**YOUR GOAL**
Reproduce the data below word for word, leaving out the pictures.

**MATERIAL FOR THIS TASK**
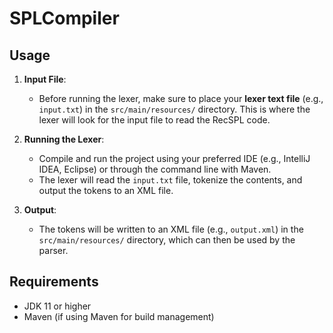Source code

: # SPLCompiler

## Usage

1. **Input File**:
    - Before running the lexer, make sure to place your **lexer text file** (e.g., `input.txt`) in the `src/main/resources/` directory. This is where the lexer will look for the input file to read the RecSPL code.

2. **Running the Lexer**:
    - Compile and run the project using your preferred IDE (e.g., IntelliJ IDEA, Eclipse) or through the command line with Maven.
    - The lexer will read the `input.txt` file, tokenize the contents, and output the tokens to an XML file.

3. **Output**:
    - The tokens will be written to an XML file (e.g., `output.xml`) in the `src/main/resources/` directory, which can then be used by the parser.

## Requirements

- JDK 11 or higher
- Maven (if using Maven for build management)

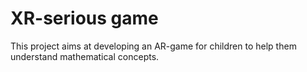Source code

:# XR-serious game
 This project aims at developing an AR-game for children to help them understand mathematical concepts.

**RESULT**
Source code

: # SPLCompiler

## Usage

1. **Input File**:
    - Before running the lexer, make sure to place your **lexer text file** (e.g., `input.txt`) in the `src/main/resources/` directory. This is where the lexer will look for the input file to read the RecSPL code.

2. **Running the Lexer**:
    - Compile and run the project using your preferred IDE (e.g., IntelliJ IDEA, Eclipse) or through the command line with Maven.
    - The lexer will read the `input.txt` file, tokenize the contents, and output the tokens to an XML file.

3. **Output**:
    - The tokens will be written to an XML file (e.g., `output.xml`) in the `src/main/resources/` directory, which can then be used by the parser.

## Requirements

- JDK 11 or higher
- Maven (if using Maven for build management)

Source code

:# XR-serious game
 This project aims at developing an AR-game for children to help them understand mathematical concepts.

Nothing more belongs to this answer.